Born and now based in Toronto, I have lived, worked, and studied in Canada, the UK, and France, with stints elsewhere in Europe, the US, and Latin America, including significant time on the conference circuit and on the road with clients.

I bring 15 years of cross-sector experience including: research, strategic planning, partnership development, data management, and enterprise architecture. I work with governments, new and established companies, and third-sector partners to help them improve their decision-making, modernize and transform their organizations, and effect change.

Early Career

I spent three years as Associate Faculty at the University of Oxford and four years as Research Fellow at the University of Bristol. As a PhD working in academia, I specialized and published on scientific methodology, including the foundations of physics and mathematics, and touching on related issues in the theory of computation, cognition, and language. I also trained young leaders bound for careers in law, medicine, science, and government. I bring that commitment to methodological rigour and analytic precision to my consulting work and my capacity for mentoring to talent management. Subsequent professional development includes coursework in public and business administration and a certificate in cloud strategy.

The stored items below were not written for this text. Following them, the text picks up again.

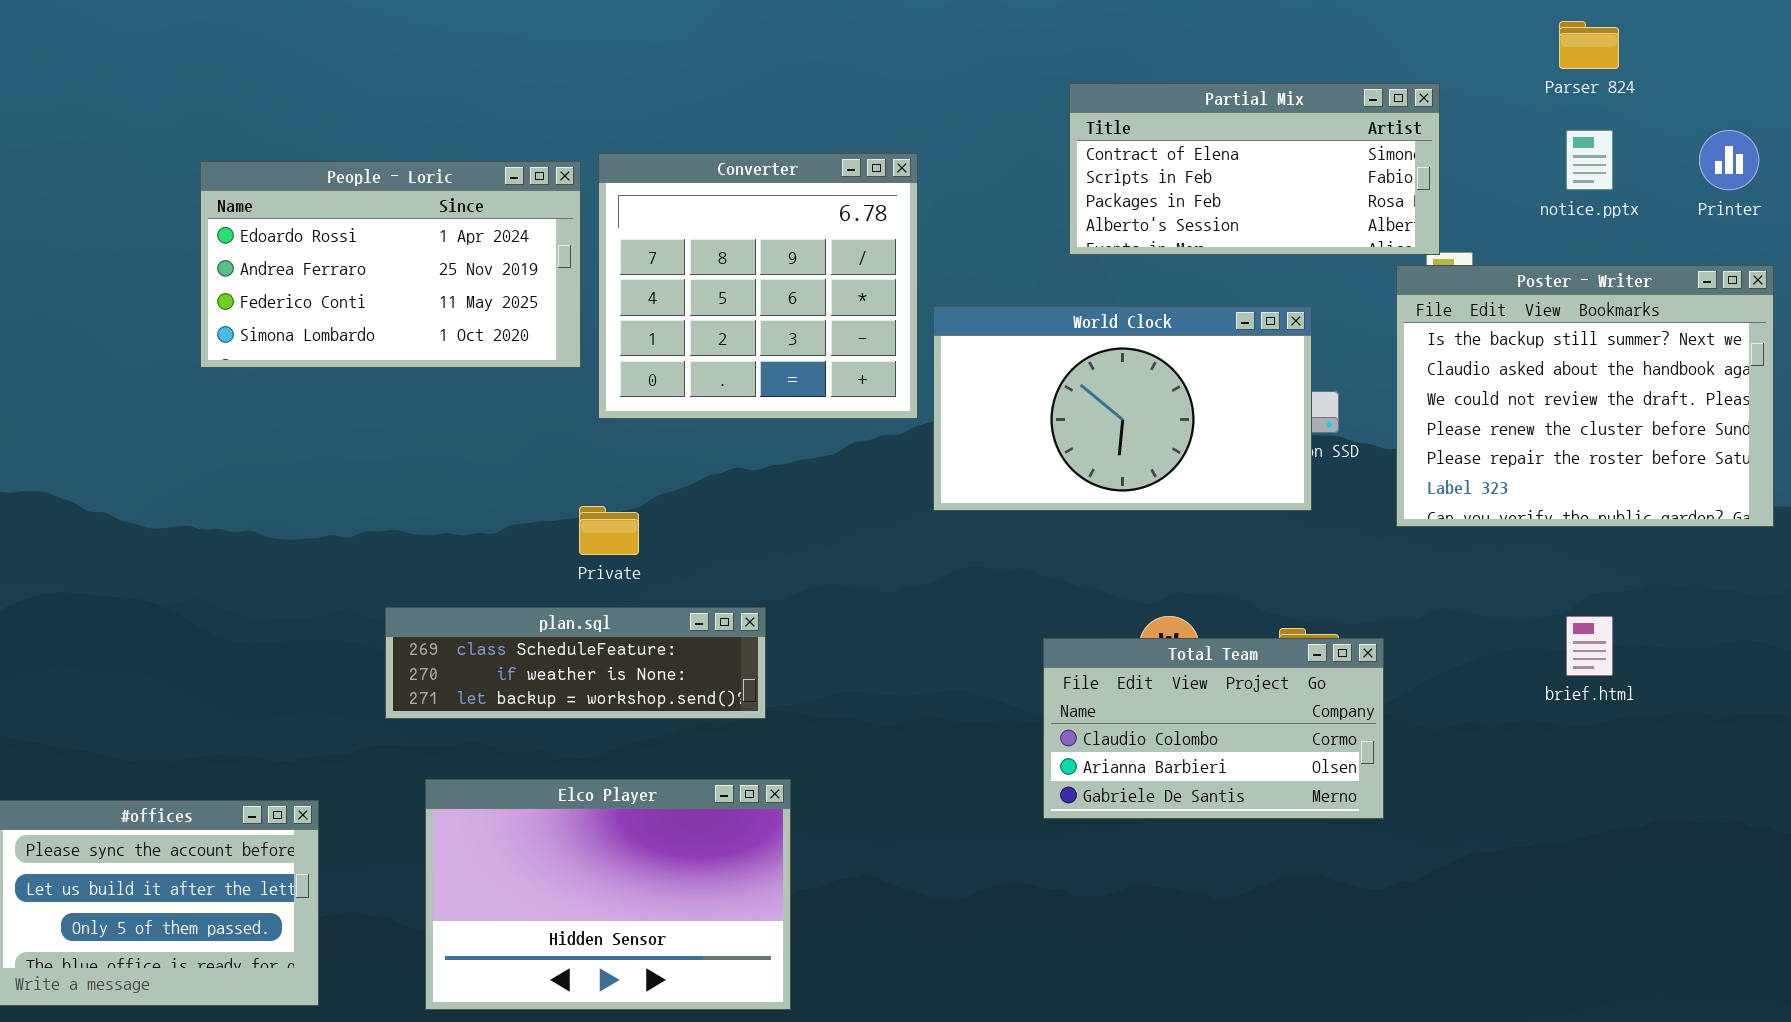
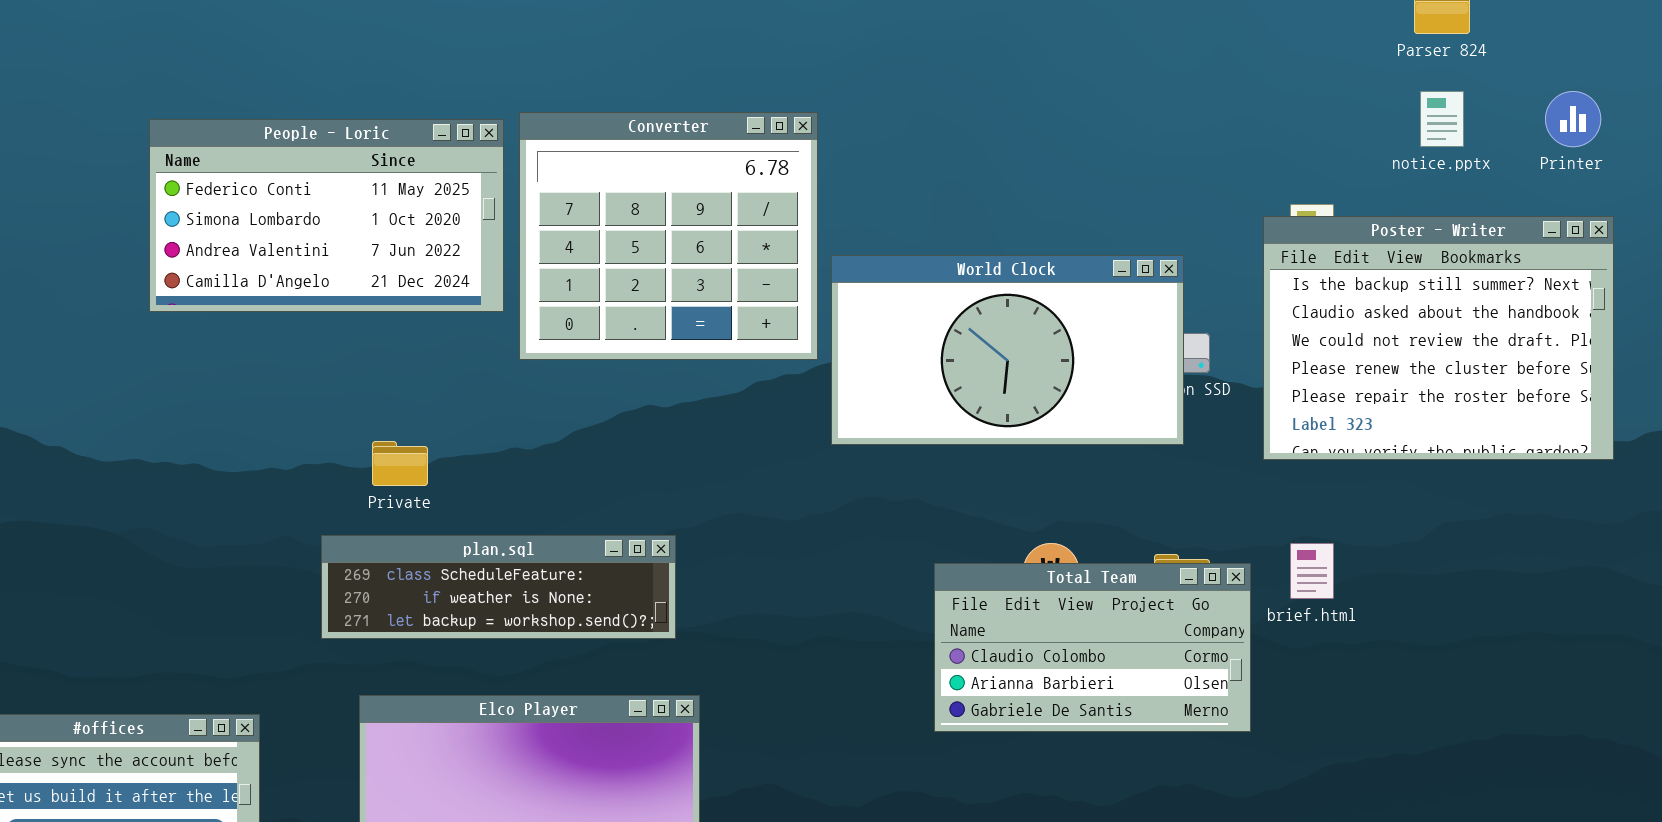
Partial Mix: [1069,83,1440,255] -> none, closed
People - Loric: [200,161,581,368] -> [149,119,504,312], scrolled down 2 rows
Private: [579,506,639,555] -> [372,441,428,486], moved
brief.html: [1566,616,1613,676] -> [1290,543,1334,599], moved

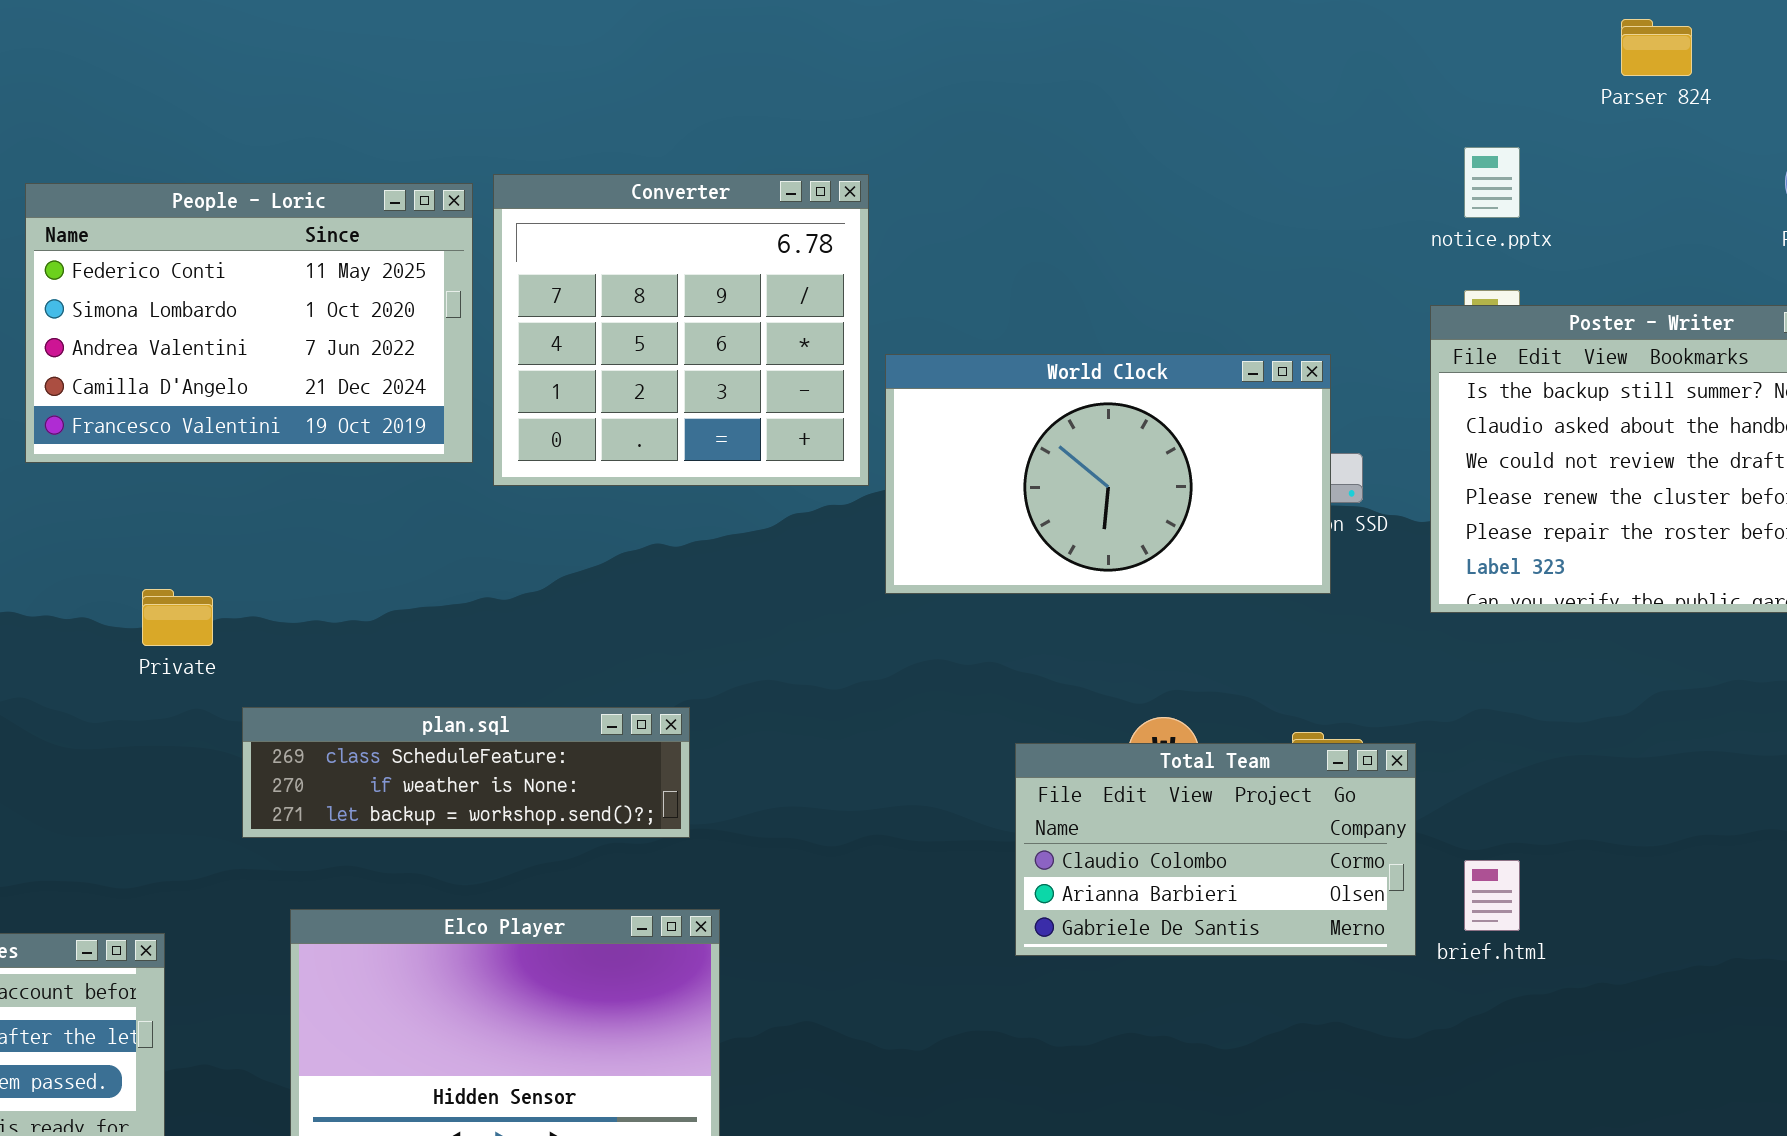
notice.pptx: [1420,91,1464,147] -> [1464,147,1520,218], moved
People - Loric: [149,119,504,312] -> [25,183,473,463], resized
Private: [372,441,428,486] -> [142,589,213,646], moved
brief.html: [1290,543,1334,599] -> [1464,860,1520,931], moved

My research training is a natural bridge to my current work on using data strategy to improve business strategy. This background enables me to synthesize and translate the most recent findings in several areas, including data strategy, to produce recommendations for senior decision-makers. I help clients achieve their objectives and key results, modernize and transform their organizations, and effect change. I study systems and the data patterns that reveal their effectiveness or limitations. I assess the relation of this evidential basis to implementations of theory, strategy, and policy.

Work in Strategy

An accumulation of influences, including my time lecturing in Oxford’s program in Philosophy, Politics and Economics, led to my work at the intersection of corporate strategy, data strategy, and technology strategy.

Currently I advise a group of tech executives within the Government of Canada. In this capacity, I give advice on developing data and analytics strategy to support strategic planning and program management in matters of income security, the labour market, workforce development, and socio-economic development in the broadest sense. In essence, my team and I play a form of Moneyball with social services data. It worked for Major League Baseball and we think it can work for the social contract.